The problem is index portability. According to the faiss-cpu PyPI docs: indices built and saved in the x86_64 architecture are not always compatible in the arm64 environment, and indices built in the AVX2 extension are not compatible in the generic extension. This is common in containers, where CPU features aren’t correctly detected due to driver issues.
Think of it like this: the index file isn’t just data – it bakes in assumptions about the instruction set that built it. Move that file to a different SIMD world and it either refuses to load or, worse, loads and segfaults mid-search with no helpful message.
Docker rule: Build the index inside the same container image you’ll serve from. Never build on the host and mount the file in. Container CPU detection frequently misfires.
When you can’t rebuild: set FAISS_OPT_LEVEL=generic in the environment before importing faiss. Slower, but it travels.
Common errors
ModuleNotFoundError: No module named 'faiss.swigfaiss_avx2'– The loader falls back to plain faiss (per GitHub issue #2872). Harmless on Windows pip installs where AVX2 isn’t shipped. Want the speed? Switch to conda.- Segfault inside
index.search()– Almost always a CPU/SIMD mismatch in a container. Rebuild the index inside the same environment, or pinFAISS_OPT_LEVEL=generic. - Conda solver hangs on faiss-gpu-cuvs – Missing the
rapidsaiornvidiachannel. All four channels (pytorch, nvidia, rapidsai, conda-forge) are required for the cuVS build. - NumPy ABI errors – Older FAISS builds don’t play well with NumPy 2.x. Upgrade FAISS first; if the error persists, pin
numpy<2as a workaround (community-reported behavior, not a confirmed spec change). ImportError: libblas.so.3: cannot open shared object fileon slim Linux images –apt-get install libopenblas-dev libomp-devand retry.
Most of these errors share a common pattern: FAISS assumes a fairly complete system environment and fails quietly when something’s missing. The error message rarely points at the real cause. When in doubt, try the conda path – it pulls more of those system dependencies automatically.
Upgrade and uninstall
Upgrade: pip install -U faiss-cpu or conda update -c pytorch faiss-cpu. Index file formats are stable across recent minor versions, so saved indices generally survive an upgrade – provided the SIMD level on the new install matches what built them.

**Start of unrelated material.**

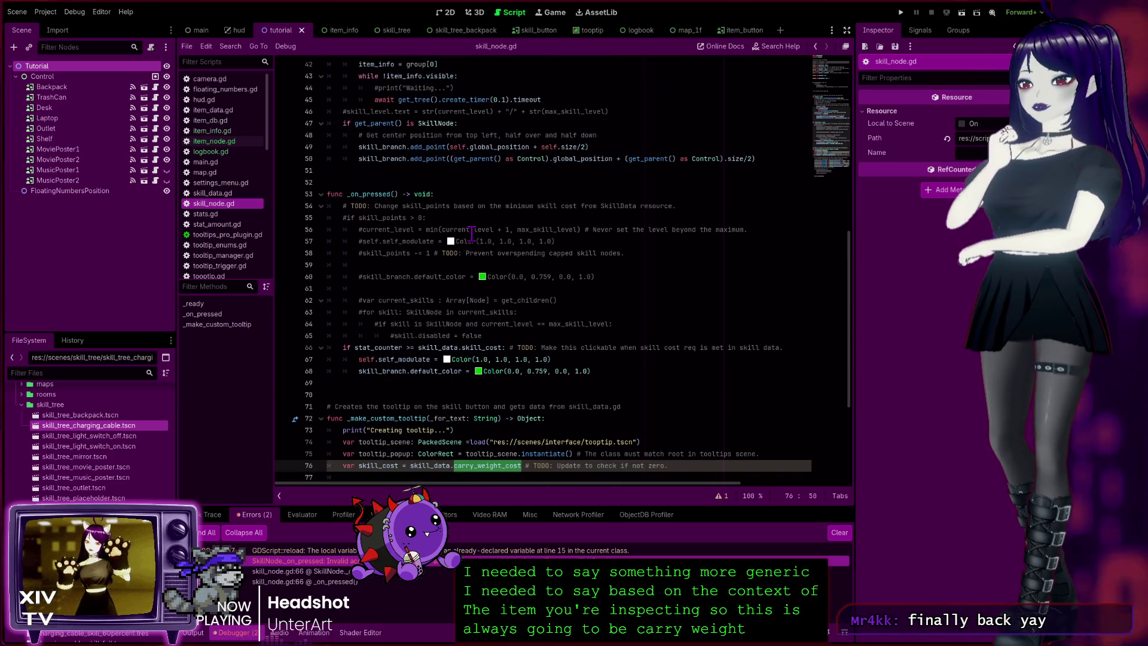
scroll(472, 233, "down", 5)
scroll(415, 272, "up", 5)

Uninstall: pip uninstall faiss-cpu or conda remove faiss-cpu faiss-gpu faiss-gpu-cuvs. No daemon, no config directory, no cache. FAISS lives entirely inside site-packages and leaves nothing behind.
FAQ
Is FAISS still maintained in 2026?
Yes – v1.13.0 shipped November 2025, and as of that same month the repo had 40.3k stars and 4.4k forks. Active.

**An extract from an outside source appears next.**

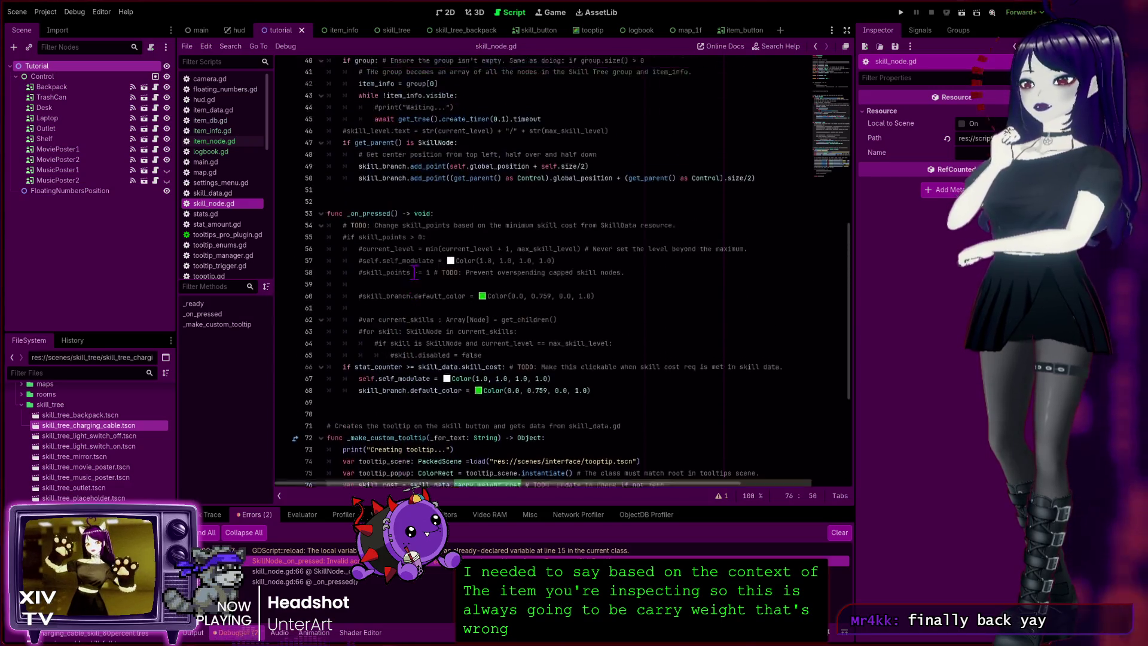
scroll(414, 273, "up", 13)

Can I run FAISS on an Apple Silicon Mac?
CPU build only. Conda ships faiss-cpu for macOS arm64, and pip wheels cover macOS 14+. GPU is Linux x86-64 only – no Metal path. One practical note: an index built on your Mac won’t necessarily load on a Linux x86-64 server (the x86_64↔arm64 portability trap covered above). Rebuild on the target platform before deploying.
Should I use FAISS or a managed vector database?

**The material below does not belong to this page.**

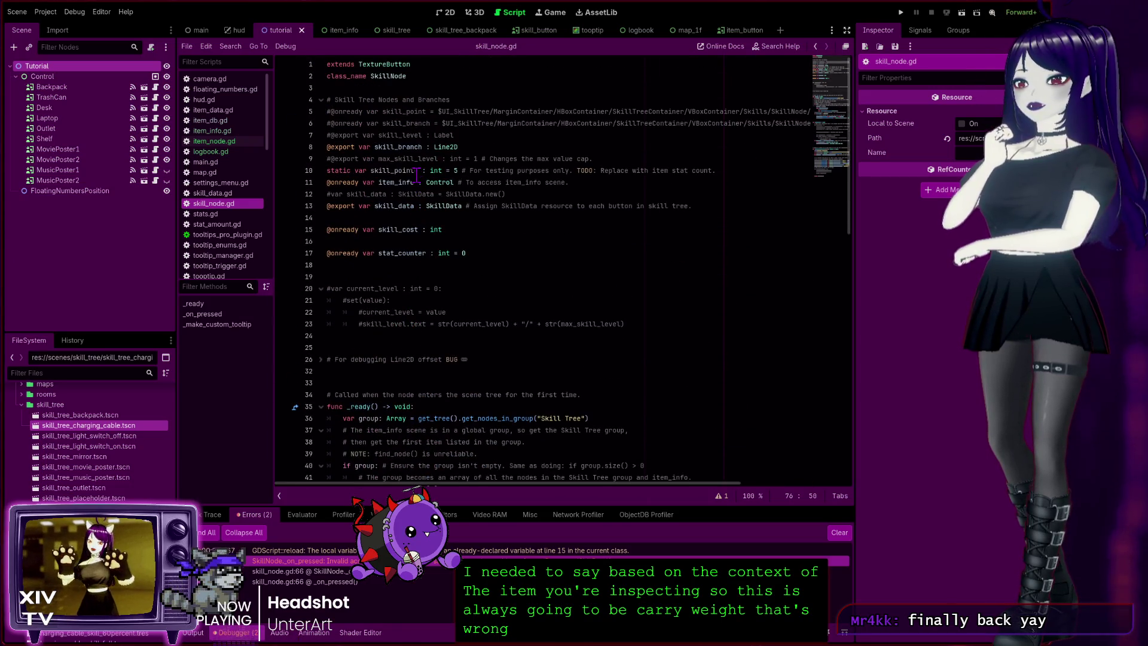
scroll(502, 215, "down", 4)
scroll(406, 130, "down", 15)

FAISS is a library – you own the file, the process, the scaling. Managed services like Pinecone or Weaviate handle replication, high availability, and hybrid search, but add latency and cost. Under roughly 10M vectors on a single machine, FAISS is typically faster and cheaper. Past that point, the operational overhead usually makes a database worth it. A reasonable rule: start with FAISS, migrate when you hit a real operational problem – not because a blog post told you to future-proof.
Next step: pull 10,000 embeddings from a sentence-transformer, load them into IndexIVFFlat with 100 centroids, and time the search. That’s where the interesting tradeoffs start.